- Education: Northwestern University, Princeton University
- Occupations: Anthropologist; political scientist; educator;
- Notable work: Papers 1957-1970, The Independence Movement in Guinea: A Study in African Nationalism

= Victor David Du Bois =

Victor David Du Bois (1932–1983) was an anthropologist, political scientist, educator, and art collector. He completed a Ford Foundation Fellowship and received a Ph.D. from Princeton University. His work focused on French West Africa and the Republic of Guinea.

== Biography ==
Victor David Du Bois was born in 1932.

During his undergraduate years at Northwestern University, he pursued anthropology before transitioning to political science.

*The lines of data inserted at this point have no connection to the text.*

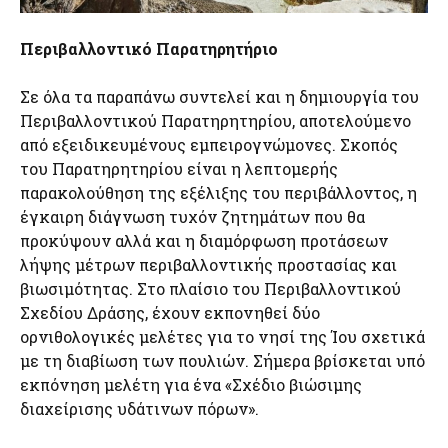
Περιβαλλοντικό Παρατηρητήριο
Σε όλα τα παραπάνω συντελεί και η δημιουργία του
Περιβαλλοντικού Παρατηρητηρίου, αποτελούμενο
από εξειδικευμένους εμπειρογνώμονες. Σκοπός
του Παρατηρητηρίου είναι η λεπτομερής
παρακολούθηση της εξέλιξης του περιβάλλοντος, η
έγκαιρη διάγνωση τυχόν ζητημάτων που θα
προκύψουν αλλά και η διαμόρφωση προτάσεων
λήψης μέτρων περιβαλλοντικής προστασίας και
βιωσιμότητας. Στο πλαίσιο του Περιβαλλοντικού
Σχεδίου Δράσης, έχουν εκπονηθεί δύο
ορνιθολογικές μελέτες για το νησί της Ίου σχετικά
με τη διαβίωση των πουλιών. Σήμερα βρίσκεται υπό
εκπόνηση μελέτη για ένα «Σχέδιο βιώσιμης
διαχείρισης υδάτινων πόρων».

As a graduate student at Princeton University, Du Bois completed a Ford Foundation Fellowship in African studies from 1959 to 1960 where he completed field work on Guinea. His doctoral research at Princeton University resulted in the completion of a thesis centered on Guinea, ultimately earning him his Ph.D. in 1962. The culmination of his scholarly efforts, "The Independence Movement in Guinea: A Study in African Nationalism," was published through Princeton University ProQuest Dissertations Publishing in the same year. In his thesis, Du Bois discusses the people of Guinea and the tribes that inhabited different regions which included the Susu and Nalu of lower Guinea and the Fula in the mountain regions.

In 1962, Du Bois began documenting progress and events in Sub-Saharan Africa as a worker with the American Universities Field Staff. Du Bois actively engaged in Guinea's political sphere, forging connections through correspondence and interviews with various African officials and leaders. As an educator, Du Bois has lectured considerably and wrote many works on new African nations and politics. His contributions took the form of numerous recorded documents and field reports. His collection of manuscripts, titled "Papers 1957-1970", is housed at the Amistad Research Center.

Du Bois collected many African art pieces firsthand from the creators and users of the items while serving for the United States Government during his time in Africa. The Appleton Museum of Art later purchased a majority of the works.

== Selected works ==

- Victor David Du Bois. (1957). "Papers 1957-1970."
- Victor David Du Bois. (1962). "The Independence Movement in Guinea: A Study in African Nationalism," PhD dissertation (Princeton University, Ann Arbor, MI: University Microfilms, 1962).
- Victor David Du Bois (1963). "The Trial of Mamadou Dia, Dakar 1963. Part I: Background of the Case" American Universities Field Staff Reports. West Africa Series, Vol. VI No. 6 (Senegal), pp. 1-8.